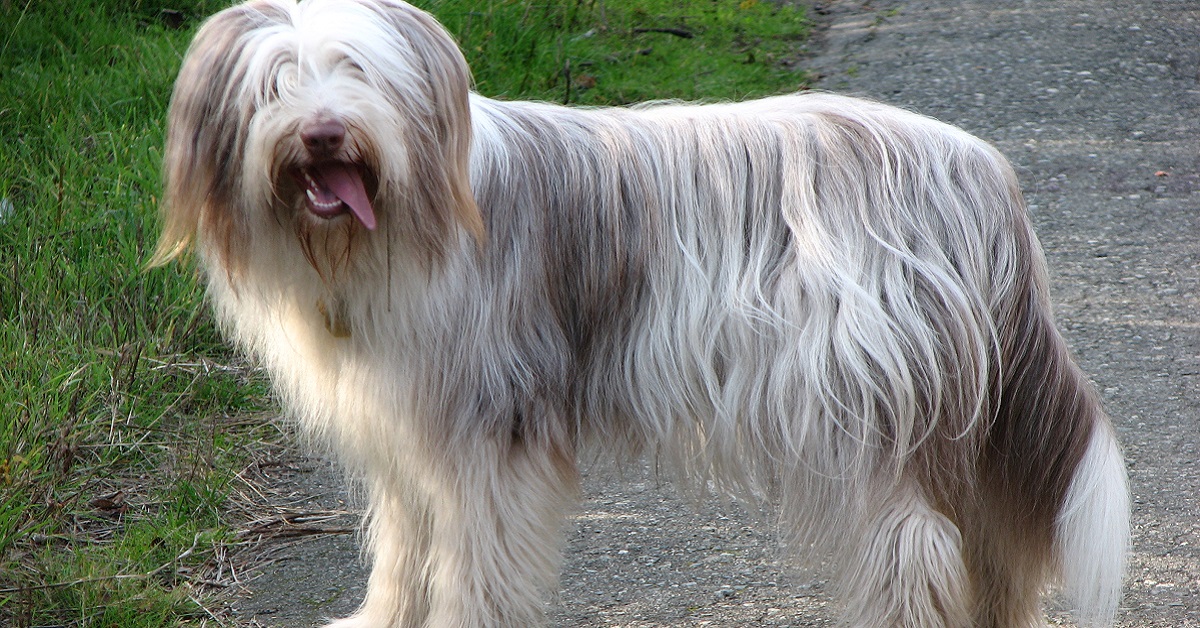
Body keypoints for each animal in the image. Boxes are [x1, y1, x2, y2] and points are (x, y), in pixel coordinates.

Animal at [147, 1, 1123, 624]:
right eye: (275, 83)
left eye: (358, 74)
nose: (323, 133)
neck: (383, 233)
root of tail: (982, 172)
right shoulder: (408, 428)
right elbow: (402, 549)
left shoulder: (489, 432)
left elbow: (473, 562)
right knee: (989, 546)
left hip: (861, 408)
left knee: (916, 550)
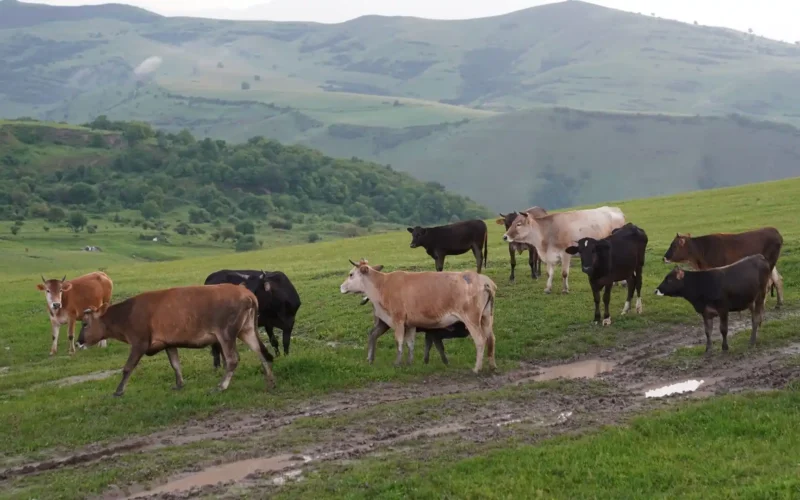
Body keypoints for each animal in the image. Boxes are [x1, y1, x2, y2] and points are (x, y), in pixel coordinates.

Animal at [76, 284, 276, 397]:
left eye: (85, 323)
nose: (78, 342)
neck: (126, 315)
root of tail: (247, 294)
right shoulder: (169, 343)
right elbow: (175, 364)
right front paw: (179, 384)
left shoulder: (139, 342)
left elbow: (127, 368)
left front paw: (118, 391)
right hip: (247, 330)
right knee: (260, 352)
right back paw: (271, 381)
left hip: (226, 332)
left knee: (233, 359)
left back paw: (221, 386)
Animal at [340, 259, 496, 372]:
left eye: (351, 274)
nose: (341, 287)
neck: (382, 285)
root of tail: (483, 281)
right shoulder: (410, 324)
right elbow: (410, 343)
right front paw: (409, 362)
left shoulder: (398, 320)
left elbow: (399, 341)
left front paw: (397, 363)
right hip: (487, 317)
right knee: (491, 339)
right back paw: (492, 366)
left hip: (471, 319)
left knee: (480, 340)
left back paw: (477, 368)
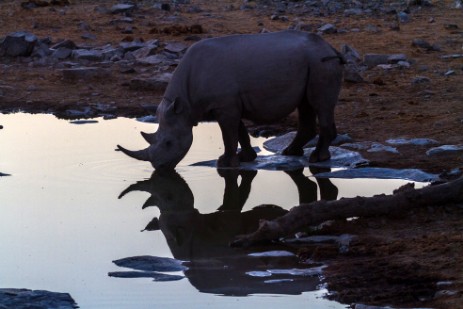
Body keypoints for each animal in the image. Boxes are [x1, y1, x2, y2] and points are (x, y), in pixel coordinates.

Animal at [118, 30, 344, 170]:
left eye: (168, 143)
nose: (159, 167)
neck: (184, 105)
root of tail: (330, 47)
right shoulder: (229, 104)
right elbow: (239, 131)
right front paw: (247, 158)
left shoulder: (225, 105)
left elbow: (228, 134)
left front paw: (225, 163)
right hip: (313, 63)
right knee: (306, 104)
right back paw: (291, 152)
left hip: (321, 63)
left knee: (319, 104)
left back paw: (317, 158)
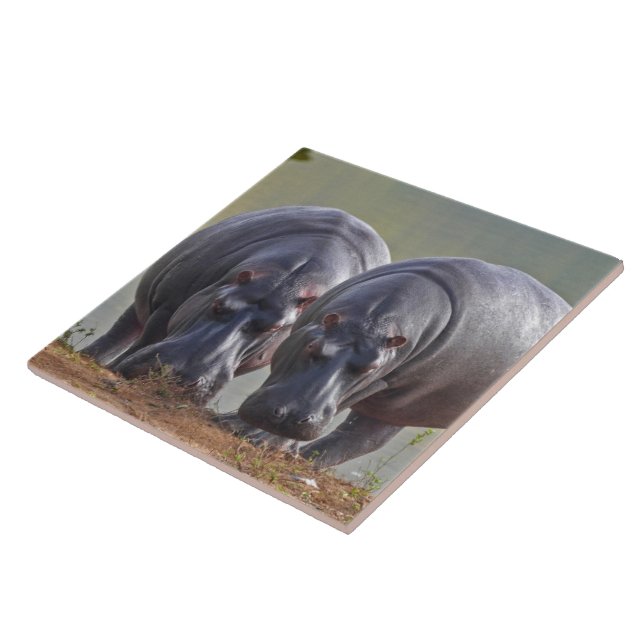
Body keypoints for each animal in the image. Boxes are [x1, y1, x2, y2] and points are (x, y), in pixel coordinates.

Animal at [81, 206, 390, 398]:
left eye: (276, 328)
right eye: (219, 303)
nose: (179, 376)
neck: (286, 282)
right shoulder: (167, 307)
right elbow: (147, 339)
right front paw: (113, 370)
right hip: (144, 303)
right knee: (123, 331)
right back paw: (89, 357)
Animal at [231, 258, 571, 468]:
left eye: (369, 368)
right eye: (313, 345)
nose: (290, 417)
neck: (370, 324)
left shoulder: (382, 380)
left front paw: (252, 436)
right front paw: (237, 426)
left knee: (359, 439)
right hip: (402, 407)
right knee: (362, 438)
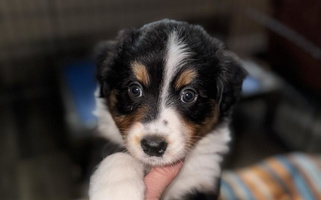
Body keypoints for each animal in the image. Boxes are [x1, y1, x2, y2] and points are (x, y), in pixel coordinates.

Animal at [87, 19, 245, 200]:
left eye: (188, 95)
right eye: (134, 89)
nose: (153, 146)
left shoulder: (202, 180)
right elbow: (117, 154)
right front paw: (117, 189)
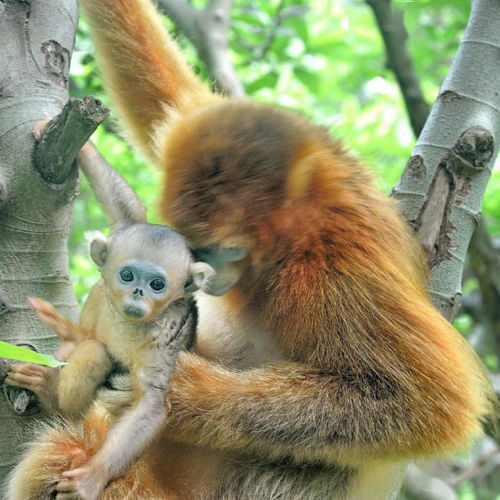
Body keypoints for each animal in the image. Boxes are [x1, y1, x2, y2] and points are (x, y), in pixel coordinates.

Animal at [8, 141, 213, 500]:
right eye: (127, 275)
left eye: (157, 284)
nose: (138, 293)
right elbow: (127, 214)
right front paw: (85, 148)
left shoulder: (163, 339)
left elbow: (150, 405)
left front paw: (91, 477)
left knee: (95, 356)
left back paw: (52, 390)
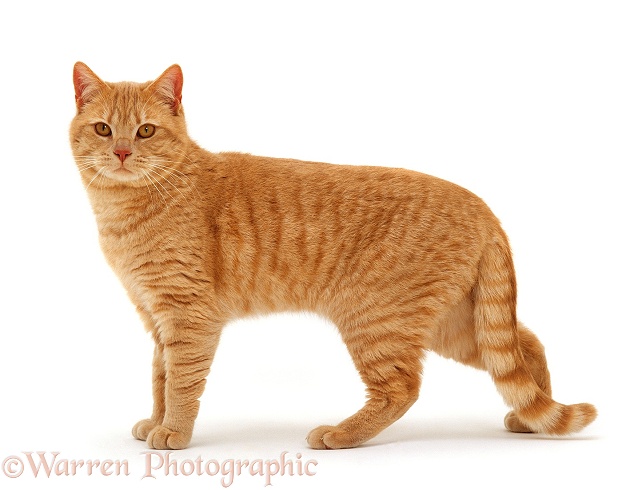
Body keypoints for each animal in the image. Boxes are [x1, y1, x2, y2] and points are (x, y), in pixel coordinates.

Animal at [69, 63, 596, 450]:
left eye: (145, 131)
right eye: (103, 129)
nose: (121, 152)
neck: (126, 211)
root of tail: (483, 207)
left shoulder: (188, 316)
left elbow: (180, 382)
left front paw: (174, 433)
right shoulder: (156, 316)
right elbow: (159, 377)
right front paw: (155, 421)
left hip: (376, 318)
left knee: (403, 388)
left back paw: (340, 434)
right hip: (458, 324)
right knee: (526, 346)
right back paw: (531, 420)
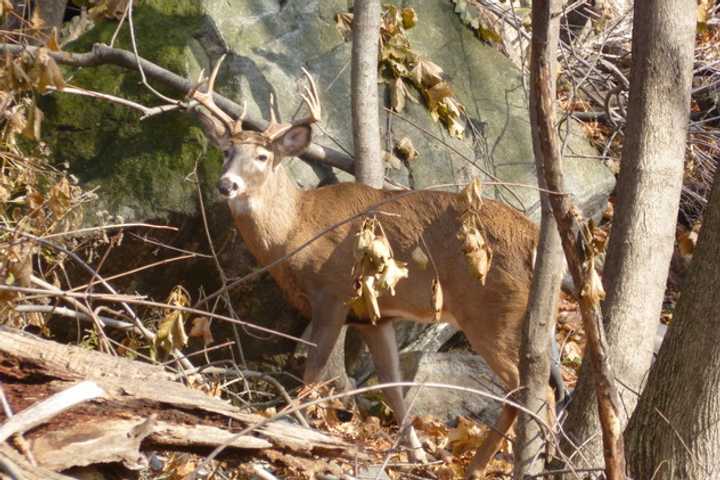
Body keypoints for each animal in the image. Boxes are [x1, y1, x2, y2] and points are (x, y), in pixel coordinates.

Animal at [194, 62, 564, 476]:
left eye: (261, 156)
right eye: (226, 151)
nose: (227, 184)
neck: (295, 230)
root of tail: (535, 242)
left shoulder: (334, 292)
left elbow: (314, 369)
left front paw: (297, 423)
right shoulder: (374, 317)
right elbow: (393, 387)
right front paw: (417, 456)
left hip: (491, 309)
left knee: (528, 389)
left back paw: (499, 465)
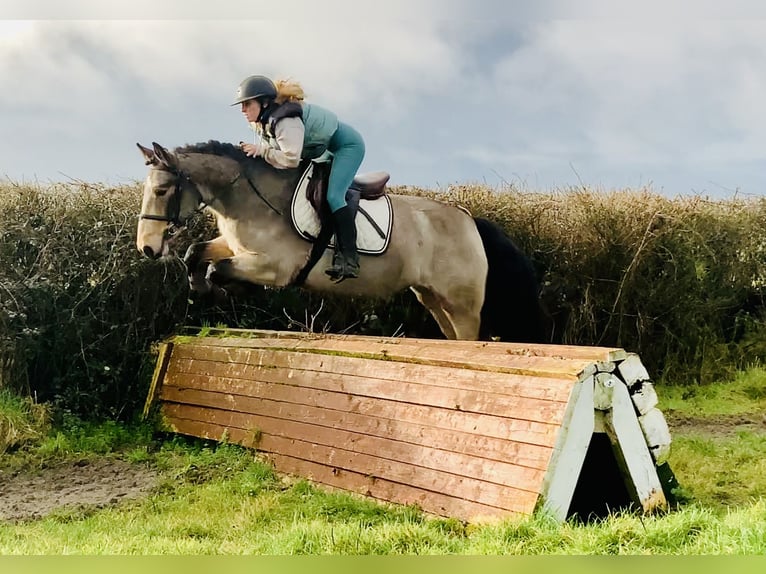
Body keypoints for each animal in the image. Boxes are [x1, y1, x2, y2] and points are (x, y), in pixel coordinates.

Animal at [135, 140, 545, 343]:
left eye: (161, 190)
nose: (147, 248)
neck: (249, 198)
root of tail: (470, 220)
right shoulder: (238, 248)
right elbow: (196, 253)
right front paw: (198, 288)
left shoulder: (274, 267)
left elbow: (218, 268)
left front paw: (225, 290)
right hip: (434, 300)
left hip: (462, 305)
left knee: (471, 339)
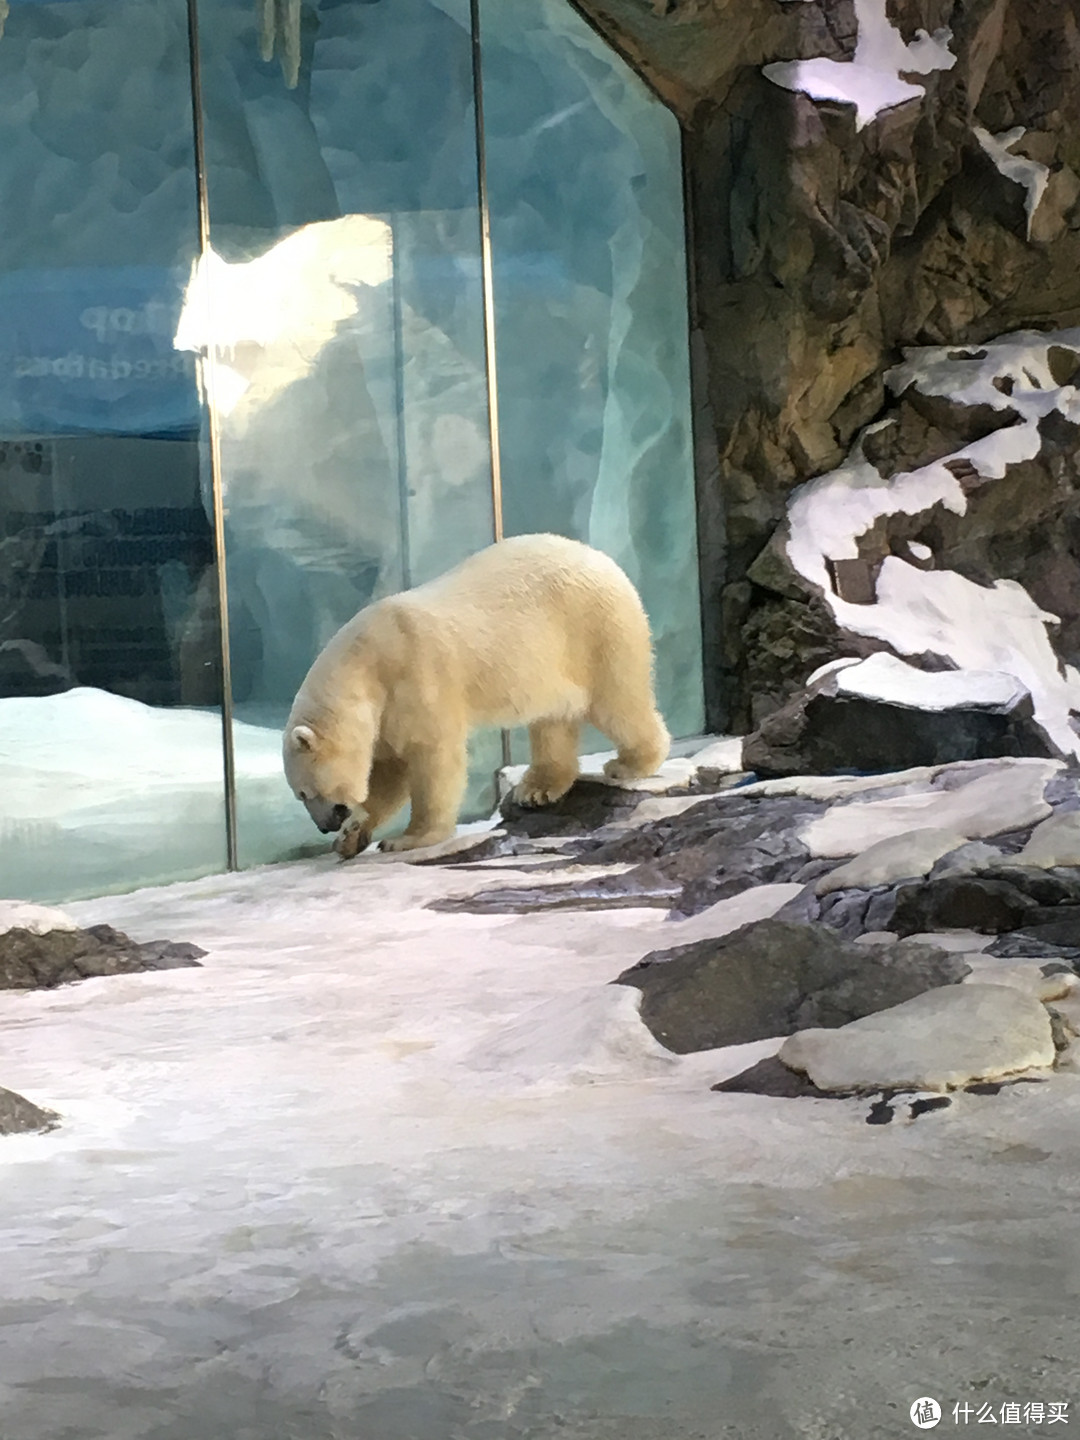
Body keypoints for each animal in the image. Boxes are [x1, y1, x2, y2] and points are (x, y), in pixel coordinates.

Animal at [280, 538, 668, 852]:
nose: (324, 825)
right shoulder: (386, 709)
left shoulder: (416, 672)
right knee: (553, 720)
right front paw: (352, 835)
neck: (366, 658)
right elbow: (390, 772)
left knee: (616, 701)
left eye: (304, 792)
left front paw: (409, 838)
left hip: (595, 628)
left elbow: (432, 758)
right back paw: (537, 789)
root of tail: (604, 559)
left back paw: (630, 763)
========
▸ **ASSIGNED TASK**: Pictures are to be left out. Write out only the lines above starting at the one with "neck: (249, 198)" and ending at the one with "right shoulder: (386, 709)", both lines included, exactly.

▸ **COMPLETED EXERCISE**:
neck: (249, 198)
root of tail: (470, 220)
right shoulder: (238, 248)
right elbow: (196, 253)
right front paw: (198, 288)
left shoulder: (274, 267)
left elbow: (218, 268)
left front paw: (225, 290)
right hip: (434, 300)
left hip: (462, 305)
left knee: (471, 339)
Body keypoints for each animal in the image. Boxes are [x1, y1, x2, y2] and points are (x, y), in pixel coordinates.

Animal at [280, 538, 668, 852]:
nose: (324, 825)
right shoulder: (386, 709)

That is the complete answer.